0
votes

While loading ORC Files to an existing BQ Table using "bq Load" command, im observing that once the data is loaded, the table schema(the column names of the table) also changes.

The Requirement is to Load ORC Files from GCS to a Staging table in BigQuery. This step im trying to achive using "bq load" command, but it alters the existing schema of the table.

Sample Code :

bq load --replace --source_format=ORC some_dateset.some_table_staging gs://some_bucket/some_table/*

I expect to retain the actual column names in the BigQuery Table even after i load the ORC Files into the table. But as of now the column names of the Table gets changed based on the ORC File schema

1

1 Answers

-1
votes

I did test bq load command that you provided on my data with AVRO and ORC files.

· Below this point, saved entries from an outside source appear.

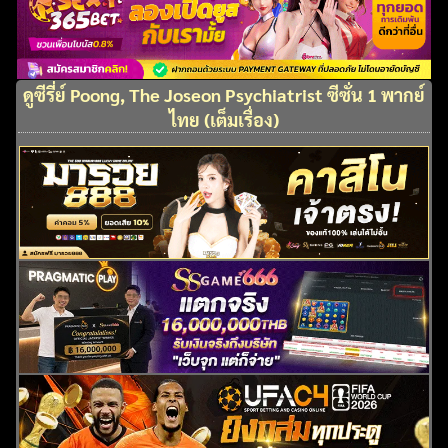
ดูซีรี่ย์ Poong, The Joseon Psychiatrist ซีซั่น 1 พากย์
ไทย (เต็มเรื่อง)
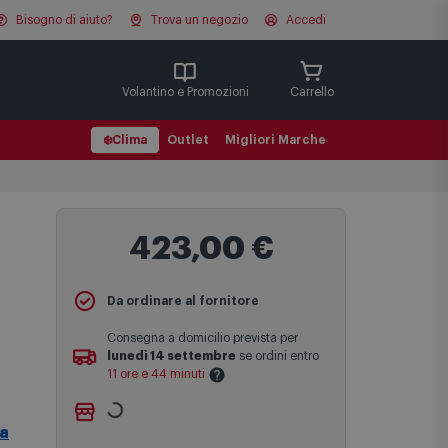
Bisogno di aiuto?
Trova un negozio
Accedi
Cerca
Volantino e Promozioni
Carrello
❄️
Clima
Outlet
Migliori Marche
423,00 €
Da ordinare al fornitore
Consegna a domicilio prevista per
lunedì 14 settembre
se ordini entro
11 ore e 44 minuti
Ritiro gratuito presso
Comet Bologna
Le date previste per la consegna sono
via Michelino
-
non disponibile
a
una stima approssimativa basata sulle
Cambia negozio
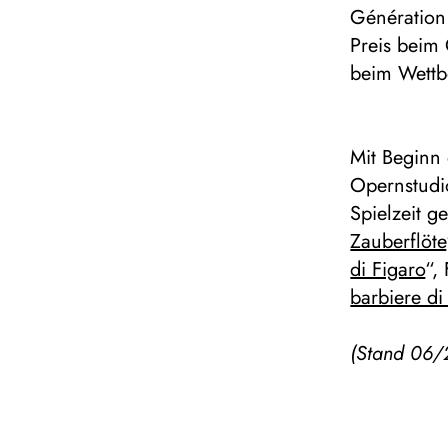
Génération
Preis beim 
beim Wettb
Mit Beginn 
Opernstudi
Spielzeit 
Zauberflöte
di Figaro
“,
barbiere di 
(Stand 06/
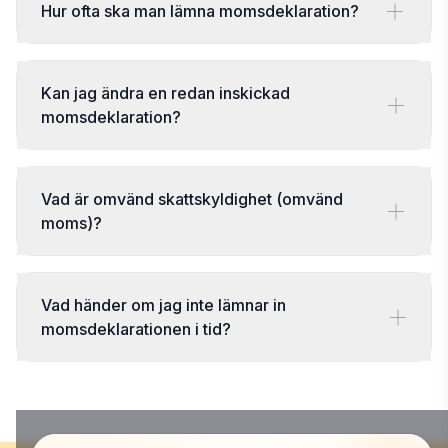
Hur ofta ska man lämna momsdeklaration?
Kan jag ändra en redan inskickad
momsdeklaration?
Vad är omvänd skattskyldighet (omvänd
moms)?
Vad händer om jag inte lämnar in
momsdeklarationen i tid?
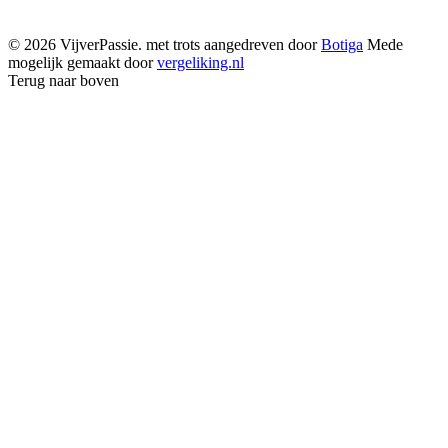
© 2026 VijverPassie. met trots aangedreven door
Botiga
Mede
mogelijk gemaakt door
vergeliking.nl
Terug naar boven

  1. --replace or replace=true
    flag is expected to erase all data, and is doing so.
    So what literally is happening, all table and schema is being erased and replaced with new one from your file.

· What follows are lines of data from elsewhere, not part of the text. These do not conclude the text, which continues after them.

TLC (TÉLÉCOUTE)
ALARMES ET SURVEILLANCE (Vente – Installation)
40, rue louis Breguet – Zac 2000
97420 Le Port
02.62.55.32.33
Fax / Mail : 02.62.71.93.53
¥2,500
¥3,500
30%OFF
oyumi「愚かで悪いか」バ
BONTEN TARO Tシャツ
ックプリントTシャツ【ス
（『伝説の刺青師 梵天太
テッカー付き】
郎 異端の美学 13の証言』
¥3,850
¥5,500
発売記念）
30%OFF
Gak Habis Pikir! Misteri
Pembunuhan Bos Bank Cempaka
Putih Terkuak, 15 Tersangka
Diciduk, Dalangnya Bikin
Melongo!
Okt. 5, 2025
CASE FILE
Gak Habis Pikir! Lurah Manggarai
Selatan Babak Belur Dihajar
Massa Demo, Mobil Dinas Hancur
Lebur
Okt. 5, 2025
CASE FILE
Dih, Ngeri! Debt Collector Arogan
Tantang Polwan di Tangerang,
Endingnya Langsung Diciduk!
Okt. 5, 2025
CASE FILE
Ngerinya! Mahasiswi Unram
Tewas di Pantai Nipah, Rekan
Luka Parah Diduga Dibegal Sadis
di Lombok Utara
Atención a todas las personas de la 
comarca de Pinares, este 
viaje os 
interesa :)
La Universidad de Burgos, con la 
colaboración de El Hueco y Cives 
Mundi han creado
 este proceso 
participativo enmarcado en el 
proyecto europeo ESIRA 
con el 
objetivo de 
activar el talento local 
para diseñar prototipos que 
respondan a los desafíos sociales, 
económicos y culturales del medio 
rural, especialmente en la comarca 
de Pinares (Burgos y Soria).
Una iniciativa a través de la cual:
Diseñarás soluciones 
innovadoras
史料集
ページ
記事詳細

  2. If you want to append data to the table you need to use
    --noreplace or --replace=false
    This flag works fine only when your ORC file schema is that same that already present in the table.

  3. If your data schema differs from that defined in the table, you need to use schema_update_option:
    --schema_update_option=ALLOW_FIELD_ADDITION

so finally in your user case you just need to use:

bq load --schema_update_option=ALLOW_FIELD_ADDITION --source_format=ORC <project_id>:<schema>.<table> gs://<bucket_name>/<file_name>